> **CONSIGNE DE TRAVAIL A**
Relevez, dans l'extrait sur la refonte des lois coopératives, toutes les lois existantes que la nouvelle loi doit remplacer.
> **CONSIGNE DE TRAVAIL B**
Poursuivez, s'il vous plaît, l'extrait sur la refonte des lois coopératives à partir de l'endroit où il s'arrête.

> **EXTRAIT CHOISI**

M. Parizeau: M. le Président, la loi que nous examinons cet après-midi en deuxième lecture représente une refonte générale de lois existantes qui, n'ayant pas été modifiées en profondeur depuis déjà passablement de temps, comme je le dirai tout à l'heure, présentaient des caractères de vétusté évidents, gênaient par certains de leurs articles les opérations des coopératives simplement parce que au fur et à mesure du passages des années, elles n'avaient pas été adaptées aux changements de circonstances, aux modifications qu'inévitablement les coopératives apportent de temps à autre à leurs opérations. À l'occasion du sommet de la coopération tenu à Montréal en février 1980 un grand nombre de représentants des coopératives avaient signalé au gouvernement la nécessité de modifier, non pas de modifier, mais de refondre vraiment les lois qui portent sur les coopératives. À cette occasion, le ministre des Institutions financières et Coopératives de l'époque s'était engagé au nom du gouvernement à cette refonte. C'est cette refonte que nous présentons aujourd'hui.

Cette loi va remplacer, en fait, trois lois existantes: la Loi sur les associations coopératives, la Loi sur les sociétés coopératives agricoles et la Loi sur les syndicats coopératifs. Avant cependant d'aborder certaines des orientations majeures de la nouvelle législation, je pense qu'il peut être utile de situer cette loi dans le contexte plus général des opérations coopératives au Québec. D'abord, précisons tout de suite que la loi en question ne touche pas les coopératives d'épargne et de crédit. Les coopératives d'épargne et de crédit sont gérées ou sont administrées en fonction d'une autre loi. Ce dont nous parlons ici, c'est de tout le reste. Dans ce que j'appelle tout le reste, il y a un certain nombre de groupes de coopératives qui ont une importance particulière. En nombre, il s'agit, à l'heure actuelle, d'au-delà de 1140 coopératives réparties sur tout le territoire du Québec. Le plus grand nombre, c'est-à-dire 265, sont des coopératives de consommation. Viennent ensuite 262 coopératives d'habitation; ensuite, 152 coopératives dans le domaine agricole, etc. Il faut ajouter à cela des coopératives de pêcheurs, des coopératives de production. C'est ainsi qu'on arrive à ce total de 1140

unités différentes.

Entrées de données enregistrées
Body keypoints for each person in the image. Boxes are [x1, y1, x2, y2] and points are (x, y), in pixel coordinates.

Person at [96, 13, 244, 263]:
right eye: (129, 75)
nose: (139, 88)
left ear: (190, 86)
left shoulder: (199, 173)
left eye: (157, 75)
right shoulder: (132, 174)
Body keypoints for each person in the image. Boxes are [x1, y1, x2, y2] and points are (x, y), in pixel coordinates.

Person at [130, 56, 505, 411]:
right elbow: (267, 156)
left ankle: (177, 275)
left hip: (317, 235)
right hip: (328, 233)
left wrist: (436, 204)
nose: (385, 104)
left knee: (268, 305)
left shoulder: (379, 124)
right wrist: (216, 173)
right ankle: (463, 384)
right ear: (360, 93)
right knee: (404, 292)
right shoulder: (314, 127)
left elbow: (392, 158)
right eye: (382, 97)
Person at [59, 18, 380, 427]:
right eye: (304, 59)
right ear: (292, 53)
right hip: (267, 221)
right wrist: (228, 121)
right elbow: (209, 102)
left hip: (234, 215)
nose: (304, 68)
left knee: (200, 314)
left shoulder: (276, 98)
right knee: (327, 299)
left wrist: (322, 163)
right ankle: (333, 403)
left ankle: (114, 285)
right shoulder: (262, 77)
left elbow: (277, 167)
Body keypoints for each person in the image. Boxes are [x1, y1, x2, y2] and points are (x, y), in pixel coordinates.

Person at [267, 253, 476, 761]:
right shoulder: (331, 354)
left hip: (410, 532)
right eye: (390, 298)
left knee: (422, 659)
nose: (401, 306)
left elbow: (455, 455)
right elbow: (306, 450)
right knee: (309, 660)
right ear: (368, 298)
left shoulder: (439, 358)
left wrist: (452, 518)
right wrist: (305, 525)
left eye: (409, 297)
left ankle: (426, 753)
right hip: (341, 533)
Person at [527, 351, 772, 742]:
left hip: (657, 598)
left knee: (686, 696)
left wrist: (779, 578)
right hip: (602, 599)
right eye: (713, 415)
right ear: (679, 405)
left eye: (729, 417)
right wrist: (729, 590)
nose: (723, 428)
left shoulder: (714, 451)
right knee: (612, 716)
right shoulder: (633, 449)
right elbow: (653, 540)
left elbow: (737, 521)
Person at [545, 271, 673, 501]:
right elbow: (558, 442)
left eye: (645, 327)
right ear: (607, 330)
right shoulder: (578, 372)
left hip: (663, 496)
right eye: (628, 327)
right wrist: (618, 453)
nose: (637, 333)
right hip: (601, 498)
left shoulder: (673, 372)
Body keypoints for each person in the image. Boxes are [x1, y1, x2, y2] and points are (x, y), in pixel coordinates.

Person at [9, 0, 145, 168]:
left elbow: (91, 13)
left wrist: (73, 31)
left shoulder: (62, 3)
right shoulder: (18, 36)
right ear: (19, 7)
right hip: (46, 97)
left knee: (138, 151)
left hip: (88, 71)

> **ZONE DE RÉPONSE A**
- la Loi sur les associations coopératives
- la Loi sur les sociétés coopératives agricoles
- la Loi sur les syndicats coopératifs

> **ZONE DE RÉPONSE B**
En termes de ventes ou d'actifs, ce sont, bien sûr, les coopératives agricoles qui sont les plus importantes. On se rendra compte de la place qu'elles jouent au Québec quand on pensera que ces coopératives agricoles - ici, je n'inclus pas leur fédération - elles-mêmes ont un chiffre d'affaires au Québec qui dépasse largement 1 000 000 000 $. D'autre part, ces coopératives agricoles, sur le plan des actifs, ont évidemment une importance nettement plus considérable que tous les autres secteurs. Néanmoins, il faut reconnaître que depuis quelques années, en termes de nombre d'unités, sinon d'importance financière, le mouvement coopératif a pris une accélération assez importante, singulièrement dans deux secteurs dont celui de l'habitation. Le nombre de coopératives d'habitation s'est considérablement accru, en particulier sous l'influence de certaines des lois qui ont été adoptées par le ministre actuel de l'Habitation, soit dans ses fonctions antérieures de ministre des Affaires municipales, soit dans ses fonctions actuelles de ministre de l'Habitation. D'autre part, il ne fait pas de doute non plus que les coopératives de consommation deviennent de plus en plus nombreuses dans la société où nous vivons.

En fait, à l'heure actuelle, plus de 400 000 Québécois sont membres de coopératives, en plus de ceux qui sont, bien sûr, membres des coopératives d'épargne et de crédit: les caisses populaires, par exemple. C'est donc à une fraction importante de la population du Québec ou de la population adulte du Québec que nous nous adressons quand nous présentons une refonte de la loi dans les termes que je viens d'indiquer.

Les trois lois ainsi refondues datent d'assez longtemps, ainsi que je l'indiquais tout à l'heure. Prenons, par exemple, la Loi sur les associations coopératives. Elle date de 1963. Elle a été soumise à quelques amendements depuis ce temps, mais jamais à une réforme en profondeur.

La Loi sur les sociétés coopératives agricoles date, elle aussi, d'au-delà de vingt ans et n'a subi qu'un amendement majeur en 1972 pour faciliter l'exercice des pouvoirs de fusion.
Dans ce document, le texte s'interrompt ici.